UK needs five years to replace Euratom

The UK requires more time than the two years withdrawal period outlined in the Article 50 process to set up its own nuclear safeguarding arrangements, a leading Liberal Democrat peer has warned.

Lord Wallace said in a debate last week in the House of Lords that it would take five years to train the nuclear inspectors who will be required to staff up the UK’s replacement of Euratom, the pan-European safeguarding agency that the British government has pledged to withdraw from.

The peer, a former deputy first minister of Scotland, said that the nuclear industry required some form of transitional arrangement. And he said in the long term, the government needed to stop treating as a red line the continued jurisdiction of the European Court of Justice in English courts.

He said: “If we leave Euratom, the international nature of the nuclear industry means that some other form of legal arbitration in this as in so many other sectors would have to be used. Absolute sovereignty is not possible in the current global economy.”

Labour peer Lord Whitty said: “It would have been possible to argue that we could remain a full member of Euratom had it not been for the government’s obsession about the jurisdiction of the ECJ, which in practice has not often intervened in Euratom business.

The peer, who is a former general secretary of the Labour Party, pressed the government to state publicly that it wants to remain an associate member of Euratom.

Responding to the debate BEIS (business, energy and industrial strategy) junior minister Lord Prior said that the government had to quit Euratom when it tabled the article 50 withdrawal notice because the two treaties are ‘inextricably intertwined’.

He also said that civil servants from his department had met International Atomic Energy Authority officials in London and at the international body’s headquarters in Vienna.

The peer said that the officials had held ‘constructive conversations’ with the IAEA about the arrangements that the UK must put in place ahead of the UK’s withdrawal from Euratom.
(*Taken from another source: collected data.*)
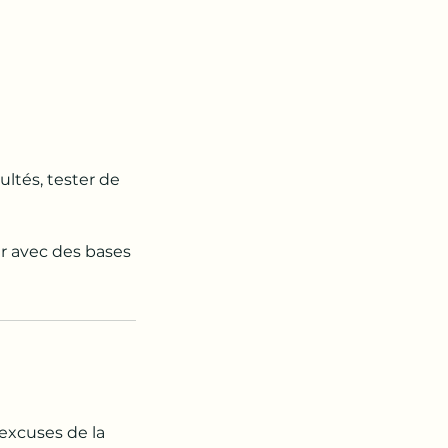
ultés, tester de
ir avec des bases
 excuses de la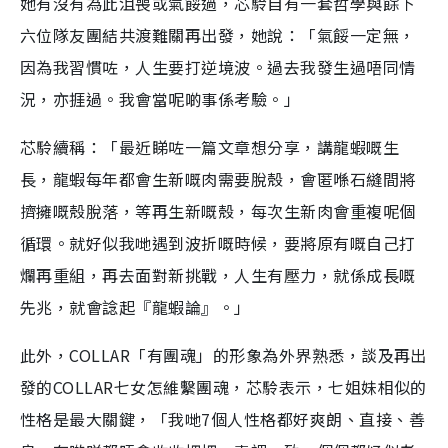
她有沒有為此沮喪或氣餒過，芯駖自有一套哲學與餘下
六位隊友團結共渡難關再出發，她說：「氣餒一定無，
因為我習慣咗，人生要打逆境波。過去我發生過唔同情
況，亦捱過。我會當呢啲事係考驗。」
芯駖續稱：「最近睇咗一篇文章想分享，講龍蝦嘅生
長，龍蝦每年都會生新嘅肉需要脫殼，會匿喺石縫間將
擠擁嘅殼脫落，等再生新嘅殼，每次生新肉會重複呢個
循環。就好似我哋遇到波折嘅時候，要將原有嘅自己打
爛再重組，再去面對新挑戰，人生有壓力，就係成長嘅
先兆，就會諗起『龍蝦論』。」
此外，COLLAR「有團魂」的形象為外界熟悉，談及再出
發的COLLAR七女怎維繫團魂，芯駖表示，七姐妹相似的
性格是最大關鍵，「我哋7個人性格都好爽朗、直接、善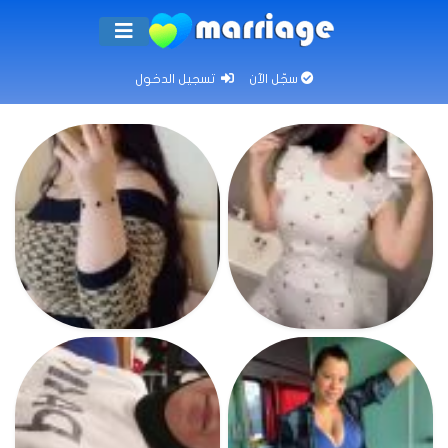
سجّل الآن
تسجيل الدخول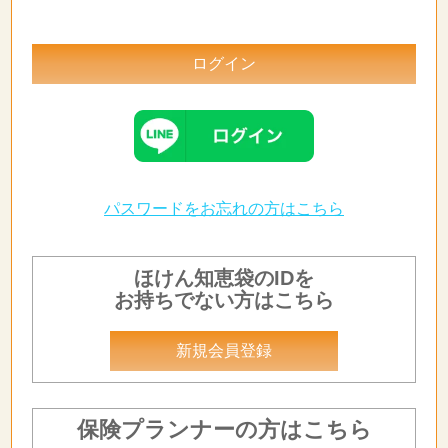
パスワードをお忘れの方はこちら
ほけん知恵袋のIDを
お持ちでない方はこちら
新規会員登録
保険プランナーの方はこちら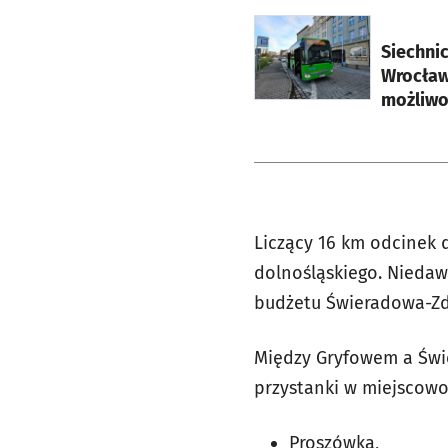
otworzy się w nowej ka
Siechnic
Wrocław
możliwo
Liczący 16 km odcinek 
dolnośląskiego. Niedawn
budżetu Świeradowa-Zd
Między Gryfowem a Świ
przystanki w miejscowo
Proszówka,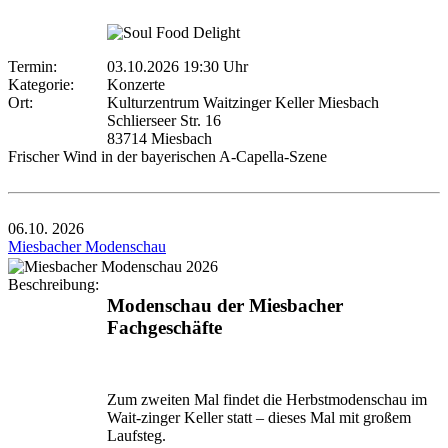
Termin:
03.10.2026 19:30 Uhr
Kategorie:
Konzerte
Ort:
Kulturzentrum Waitzinger Keller Miesbach
Schlierseer Str. 16
83714 Miesbach
Frischer Wind in der bayerischen A-Capella-Szene
06.10.
2026
Miesbacher Modenschau
Beschreibung:
Modenschau der Miesbacher
Fachgeschäfte
Zum zweiten Mal findet die Herbstmodenschau im
Wait-zinger Keller statt – dieses Mal mit großem
Laufsteg.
They discussed the new ‘voluntary offer agreement’, which is required to replace the current one that the UK enjoys as part of its Euratom membership.

Lord Prior also said that the UK government had Government met with the Canadian government and regulators about as reach a new bilateral nuclear agreement. And he told the House of Lords that the UK government had also held similarly ‘constructive discussions’ with and Australia, Japan and the USA, which are three of the UK’s key nuclear trading partners.

And Lord Prior rejected concerns, raised by radiologists, that exiting Euratom would have an ‘adverse effect’ on the UK’s ability to source the radioactive isotopes used in cancer treatments because they are not covered by the nuclear non-proliferation rules.

He said: “Medical radio isotopes are not classed as special fissile material and are not subject to nuclear safeguards. Put frankly, you cannot build a nuclear weapon out of medical radioactive material.”